D’Asia argento, on avait pu apprécier le précédent film, Scarlet diva, avant de se rendre compte qu’il n’était rien de plus qu’un beau film de chef-opérateur boosté par l’énergie d’enfant gâtée / détraquée de sa réalisatrice. Chez les Argento, c’est un peu comme chez les De Caunes en France : fifils ou fifille ont à peine décidé de s’improviser cinéastes que papa Noël a déjà mis une belle caméra dans la chaussette, juste sous le sapin. Le résultat est identiquement pathétique. Peut-être pire quand même pour la seconde, tant le cinéma, pour un Antoine De Caunes, demeure ce gros jouet très cher qui ne prétend à rien d’autre qu’une sorte de neutralité bourgeoise. Pour Asia, c’est différent : l’actrice a pu construire une image de pouf’ destroy au gré de ses apparitions dans divers nanars arty (le sympathique New Rose Hotel) ou décadents (Fast and furious 2 chez Bruckheimer) pour en tirer l’illusion d’être une artiste.
Comme Monsieur N pour De Caunes (silence pudique), le second film sonne l’heure des comptes pour Asia. Heure de la démesure : Le Livre de Jeremie est l’adaptation d’un roman culte de J.T. Leroy, histoire d’une mère grave délire qui récupère son fils pour l’entraîner dans un cauchemar underground très sexe, très drogue, très rock’n roll. Heure du crash, surtout : plus rien ici ne fait illusion, tant la formule tourne à demi-régime, loin de l’ivresse des débuts, pour tenter d’approcher gravité et sérieux, l’air de rien, en se refusant par exemple aux nombreuses ruptures et convulsions de Scarlet diva. L’épure et la simplicité de l’intrigue permettent de voir ce qui, derrière le folklore (tout ce qui n’appartient pas à la cinéaste : l’univers de Leroy), résiste et persiste en matière de cinéma. Réponse : absolument rien, sinon dix premières minutes assez touchantes, le reste relevant de l’imagerie (le jeune ado au look de Kurt Cobain junior, l’empilage de séquences d’une platitude inouïe). Cette fadeur désespérée, qui ailleurs aurait pu prétendre à l’art, est immédiatement contredite par l’académisme du découpage, la grossièreté des vignettes (même pas vulgaires), l’absence totale de distance mal compensée par une volonté constante d’en faire trop (par exemple, tout filmer à hauteur de cuisses, de fesses ou de sexe).
La pauvreté de cet imaginaire est incapable de susciter la moindre nausée, la moindre tendresse, la moindre émotion. Pas un problème en soi, mais celui précisément d’un film où tout, justement, s’établit hors de la pensée, dans une toute-puissance du sensible, du cru et de la provoc’ discount.
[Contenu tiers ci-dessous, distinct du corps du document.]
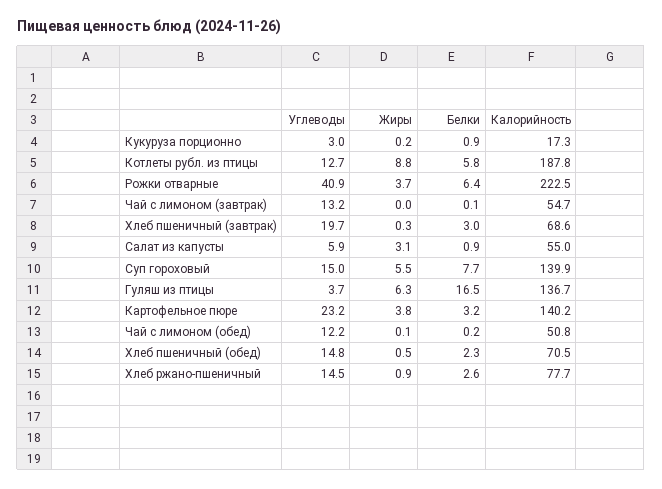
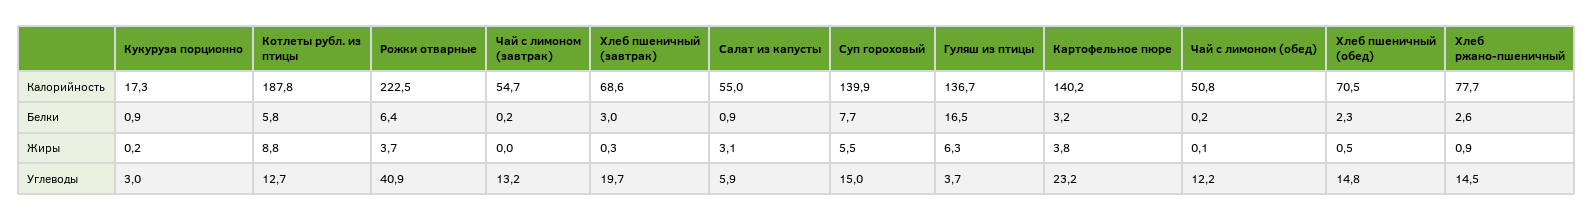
Белки, Чай с лимоном (завтрак): 0.1 -> 0.2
Prendre un ado de chez Gus Van Sant pour tenir le rôle du film : belle idée, qui pourtant n’en reste qu’à sa caricature, tant l’espace, la force du lieu, le cadre traversent chez GVS chaque pore des acteurs quand celui-ci ne rencontre à aucun instant le no man’s land où on le plonge. Le résultat est mou comme une chique, intelligent comme une cloche d’étain, aussi profond qu’une carte postale Nirvana achetée dans une boutique des Halles. Pas même l’aspérité rêche d’un ovni raté, le charme rebelle d’un affreux nanar : juste un océan de médiocrité.